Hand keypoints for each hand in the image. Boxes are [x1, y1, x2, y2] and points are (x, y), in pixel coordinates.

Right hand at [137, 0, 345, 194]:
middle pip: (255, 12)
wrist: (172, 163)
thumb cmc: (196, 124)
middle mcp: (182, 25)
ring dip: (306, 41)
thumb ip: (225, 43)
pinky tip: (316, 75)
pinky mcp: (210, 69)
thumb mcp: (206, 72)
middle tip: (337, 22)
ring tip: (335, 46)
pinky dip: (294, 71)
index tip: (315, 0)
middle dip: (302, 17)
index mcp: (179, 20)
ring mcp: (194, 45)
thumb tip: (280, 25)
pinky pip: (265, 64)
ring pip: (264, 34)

+---+

- **Description of the task**: The answer must be the lines from the one containing "pinky tip: (316, 75)" to the final line of the data above, copied exactly, both included, with nothing added.

- **Output for this task**:
pinky tip: (316, 75)
pinky mcp: (210, 69)
thumb mcp: (206, 72)
middle tip: (337, 22)
ring tip: (335, 46)
pinky dip: (294, 71)
index tip: (315, 0)
middle dip: (302, 17)
index mcp: (179, 20)
ring mcp: (194, 45)
thumb tip: (280, 25)
pinky pip: (265, 64)
ring pip: (264, 34)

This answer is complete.